Transaction amount wouldn’t be a clue to prevent scamming or phishing.
# Calculate the mean amount for each anomaly level
mean_amount <- meta_trans.df %>%
  group_by(anomaly) %>%
  summarize(mean_amount = mean(amount))

# Plotting bar chart with mean amount for each anomaly level
ggplot(mean_amount, aes(x = anomaly, y = mean_amount, fill = anomaly)) +
  geom_bar(stat = "identity") +
  labs(title = "Average Amount by Anomalies",
       x = "Anomaly",
       y = "Average Transaction Amount",
       fill = "Anomaly Level") +
  scale_fill_manual(values = c("low_risk" = "blue", "moderate_risk" = "orange", "high_risk" = "red")) +  # Specify fill colors
  theme_minimal() +
  theme(axis.text.x = element_text(angle = 45, hjust = 1))

# Plotting density plot
ggplot(meta_trans.df, aes(x = amount, fill = anomaly)) +
  geom_density(alpha = 0.5) +  
  geom_vline(data = mean_amount, aes(xintercept = mean_amount, color = anomaly), linetype = "dashed", size = 0.5) +  
  labs(title = "Distribution of Amount by Anomaly Level",
       x = "Amount",
       y = "Density",
       fill = "Anomaly Level") +
  scale_fill_manual(values = c("low_risk" = "blue", "moderate_risk" = "orange", "high_risk" = "red")) +
  scale_color_manual(values = c("low_risk" = "blue", "moderate_risk" = "orange", "high_risk" = "red")) +  
  theme_minimal()
## Warning: Using `size` aesthetic for lines was deprecated in ggplot2 3.4.0.
## ℹ Please use `linewidth` instead.
## This warning is displayed once every 8 hours.
## Call `lifecycle::last_lifecycle_warnings()` to see where this warning was
## generated.

Result: Transaction amounts depending on anomaly level have no patterns.

Assumption 3

Session duration of scamming or phishing might be relatively shorter than other transactions. As official websites use Two-factor authentication, well known as 2FA, to counter phishing attacks, the length of a visitor’s stay on a credible website might be longer than malicious websites.
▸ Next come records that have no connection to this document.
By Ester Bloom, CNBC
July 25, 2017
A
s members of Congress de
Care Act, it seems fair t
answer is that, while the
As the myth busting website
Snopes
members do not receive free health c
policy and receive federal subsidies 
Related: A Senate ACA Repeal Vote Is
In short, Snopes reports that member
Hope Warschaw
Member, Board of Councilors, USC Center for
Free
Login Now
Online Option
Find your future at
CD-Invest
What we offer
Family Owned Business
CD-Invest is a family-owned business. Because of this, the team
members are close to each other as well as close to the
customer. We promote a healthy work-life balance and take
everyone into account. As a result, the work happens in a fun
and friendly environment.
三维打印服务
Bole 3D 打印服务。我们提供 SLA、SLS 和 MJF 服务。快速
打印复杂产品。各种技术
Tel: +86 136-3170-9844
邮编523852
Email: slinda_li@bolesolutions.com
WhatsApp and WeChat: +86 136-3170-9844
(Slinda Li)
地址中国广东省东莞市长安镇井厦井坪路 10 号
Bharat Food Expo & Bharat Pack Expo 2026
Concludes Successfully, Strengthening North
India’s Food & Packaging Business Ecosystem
Moreover, long session duration reflects high content quality of blog posts and product pages, which all increases user’s engagement.
# Calculate the mean session duration for each anomaly level
mean_session_duration <- meta_trans.df %>%
  group_by(anomaly) %>%
  summarize(mean_duration = mean(session_duration))
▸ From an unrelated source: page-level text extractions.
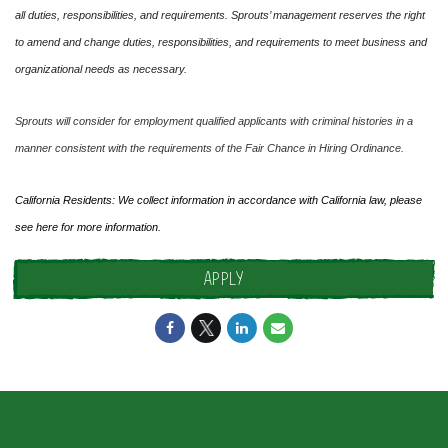
all duties, responsibilities, and requirements. Sprouts’ management reserves the right
to amend and change duties, responsibilities, and requirements to meet business and
organizational needs as necessary.
Sprouts will consider for employment qualified applicants with criminal histories in a
manner consistent with the requirements of the Fair Chance in Hiring Ordinance.
California Residents: We collect information in accordance with California law, please
see
here
for more information.
APPLY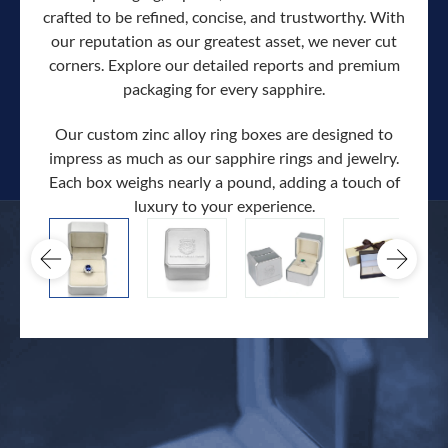
crafted to be refined, concise, and trustworthy. With
our reputation as our greatest asset, we never cut
corners. Explore our detailed reports and premium
packaging for every sapphire.
Our custom zinc alloy ring boxes are designed to
impress as much as our sapphire rings and jewelry.
Each box weighs nearly a pound, adding a touch of
Our c
luxury to your experience.
hand 
docum
.
extra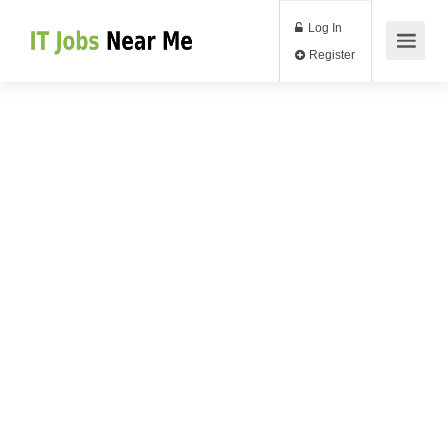
Log In
Register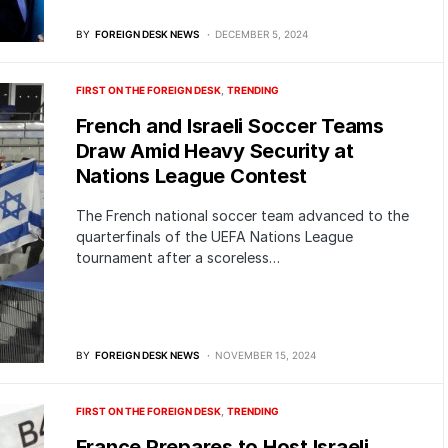
BY
FOREIGN DESK NEWS
DECEMBER 5, 2024
FIRST ON THE FOREIGN DESK
TRENDING
French and Israeli Soccer Teams
Draw Amid Heavy Security at
Nations League Contest
The French national soccer team advanced to the
quarterfinals of the UEFA Nations League
tournament after a scoreless…
BY
FOREIGN DESK NEWS
NOVEMBER 15, 2024
FIRST ON THE FOREIGN DESK
TRENDING
France Prepares to Host Israeli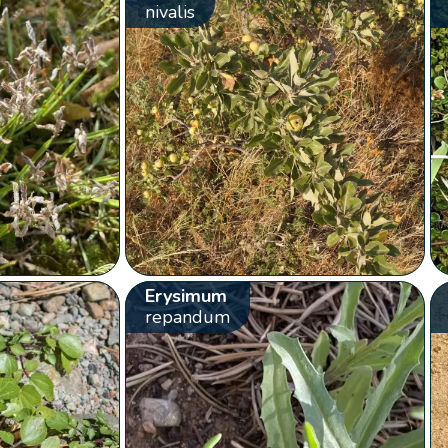
nivalis
Erysimum
repandum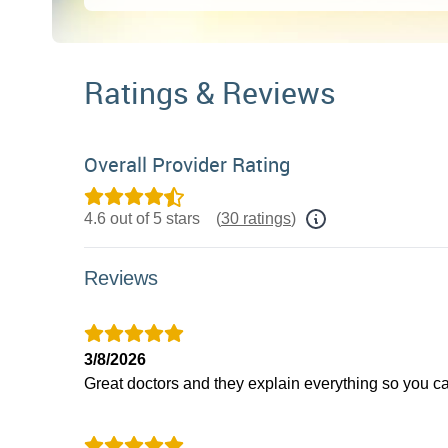
Ratings & Reviews
Overall Provider Rating
4.6 out of 5 stars
(
30 ratings
)
Reviews
3/8/2026
Great doctors and they explain everything so you c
# Define colors for each anomaly level
anomaly_colors <- c("low_risk" = "blue", "moderate_risk" = "orange", "high_risk" = "red")

# Plotting bar chart with mean session duration for each anomaly level
ggplot(mean_session_duration, aes(x = anomaly, y = mean_duration, fill = anomaly)) +
  geom_bar(stat = "identity") +
  labs(title = "Average Session Duration by Anomaly Level",
       x = "Anomaly Level",
       y = "Average Session Duration (seconds)",
       fill = "Anomaly Level") +
  scale_fill_manual(values = anomaly_colors) +  
  theme_minimal() +
  theme(axis.text.x = element_text(angle = 45, hjust = 1))
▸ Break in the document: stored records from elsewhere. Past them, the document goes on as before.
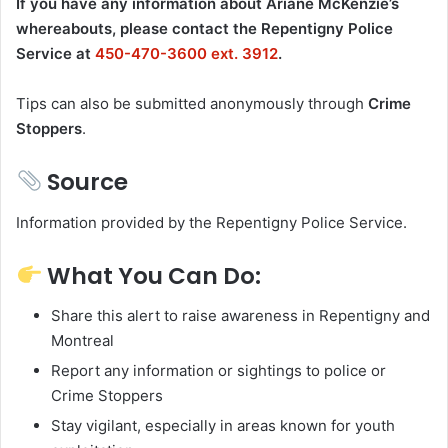
If you have any information about Ariane McKenzie’s
whereabouts, please contact the Repentigny Police
Service at
450-470-3600 ext. 3912
.
Tips can also be submitted anonymously through
Crime
Stoppers
.
Source
Information provided by the Repentigny Police Service.
What You Can Do:
Share this alert to raise awareness in Repentigny and
Montreal
Report any information or sightings to police or
Crime Stoppers
Stay vigilant, especially in areas known for youth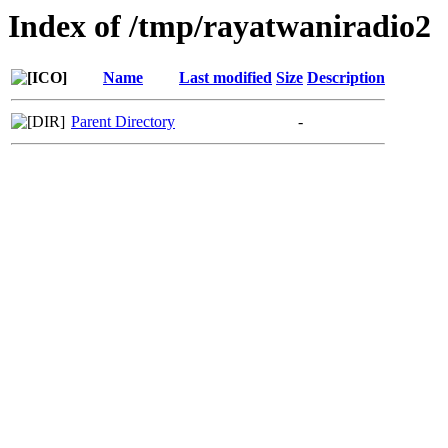
Index of /tmp/rayatwaniradio2
Name
Last modified
Size
Description
Parent Directory
-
# Plotting histogram of session durations for each anomaly level
ggplot(meta_trans.df, aes(x = session_duration, fill = anomaly)) +
  geom_histogram(aes(y = ..density..), bins = 30, alpha = 0.5) +
  labs(title = "Distribution of Session Durations by Anomaly Level",
       x = "Session Duration (seconds)",
       y = "Density",
       fill = "Anomaly Level") +
  scale_fill_manual(values = c("low_risk" = "blue", "moderate_risk" = "orange", "high_risk" = "red")) +  # Specify fill colors
  theme_minimal() +
  theme(axis.text.x = element_text(angle = 45, hjust = 1))
## Warning: The dot-dot notation (`..density..`) was deprecated in ggplot2 3.4.0.
## ℹ Please use `after_stat(density)` instead.
## This warning is displayed once every 8 hours.
## Call `lifecycle::last_lifecycle_warnings()` to see where this warning was
## generated.

# Plotting density plot of session durations for each anomaly level
ggplot(meta_trans.df, aes(x = session_duration, fill = anomaly)) +
  geom_density(alpha = 0.5) +  
  geom_vline(data = mean_session_duration, aes(xintercept = mean_duration, color = anomaly), linetype = "dashed", size = 0.5) +  
  labs(title = "Distribution of Session Duration by Anomaly Level",
       x = "Session Duration (seconds)",
       y = "Density",
       fill = "Anomaly Level") +
  scale_fill_manual(values = c("low_risk" = "blue", "moderate_risk" = "orange", "high_risk" = "red")) +
  scale_color_manual(values = c("low_risk" = "blue", "moderate_risk" = "orange", "high_risk" = "red")) +  
  theme_minimal()

Result: Session Duration is significantly short in high_risk transactions.